Their normative claims. One ought to tell the truth about oneself, including the parts that humiliate. One ought to read seriously and judge without flinching. One ought to resist the instant diagnosis and the marketable takeaway; Merkin praises writers who circle their own mysteries rather than sell answers. One ought to examine suffering rather than medicate it into silence. The set holds the unexamined life in contempt and the slogan in more contempt.
Their essentialist claims. They hold that writers form a natural aristocracy of sensibility, that some men are made for the life of the mind and most are not. They hold that temperament is fixed; Merkin treats her depression as a permanent feature of who she is rather than a mood that lifts. They hold that the Jew stays unsettled and marked even inside wealth and assimilation. They hold that women writers share a condition, an invisible woundedness and a lonely double labor of art and motherhood, a claim Merkin returns to across her essays.
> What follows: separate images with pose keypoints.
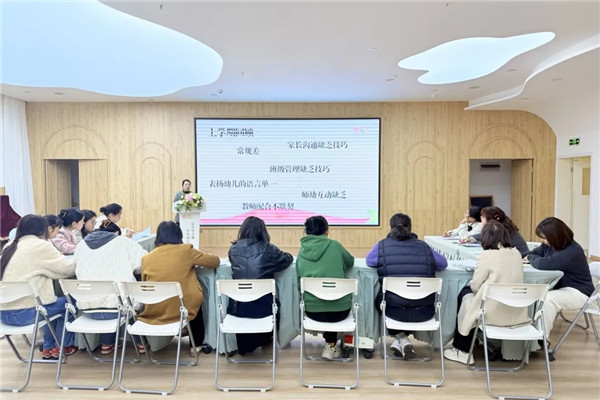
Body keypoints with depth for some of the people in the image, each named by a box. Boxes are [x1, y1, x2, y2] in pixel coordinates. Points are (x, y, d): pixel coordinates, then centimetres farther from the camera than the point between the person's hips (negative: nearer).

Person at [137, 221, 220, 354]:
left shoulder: (146, 258, 0)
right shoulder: (185, 251, -6)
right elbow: (216, 261, 5)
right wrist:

And they hold that the old literary world had a real essence now lost, that its passing counts as a death rather than a fashion.
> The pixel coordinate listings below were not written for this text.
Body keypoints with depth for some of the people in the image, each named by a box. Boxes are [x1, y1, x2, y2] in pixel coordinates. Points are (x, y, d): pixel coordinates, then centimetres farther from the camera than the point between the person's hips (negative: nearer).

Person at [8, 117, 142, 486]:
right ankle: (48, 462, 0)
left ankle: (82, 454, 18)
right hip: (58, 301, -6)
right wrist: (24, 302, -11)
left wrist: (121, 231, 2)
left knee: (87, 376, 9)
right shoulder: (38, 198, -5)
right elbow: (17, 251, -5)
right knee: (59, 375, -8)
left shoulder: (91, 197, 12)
The set’s central claim, that mind outranks money, runs against its own foundation. The rooms, the schools, the shoestring magazines, the synagogue that gave the family its name all rest on German-Jewish fortune. The candor has limits too. Merkin exposes her depression and her sex life with craft, yet the harder subject, her brother’s part in the largest fraud to touch the set’s own social world, gets far less of her famous frankness. Reverence for a vanished aristocracy flatters the people who claim descent from it. And the worship of honest self-exposure can become its own performance, a status move dressed as confession. The set sells truth-telling about the self. What it sells is a refined and partial version, shaped by what the money and the milieu will bear.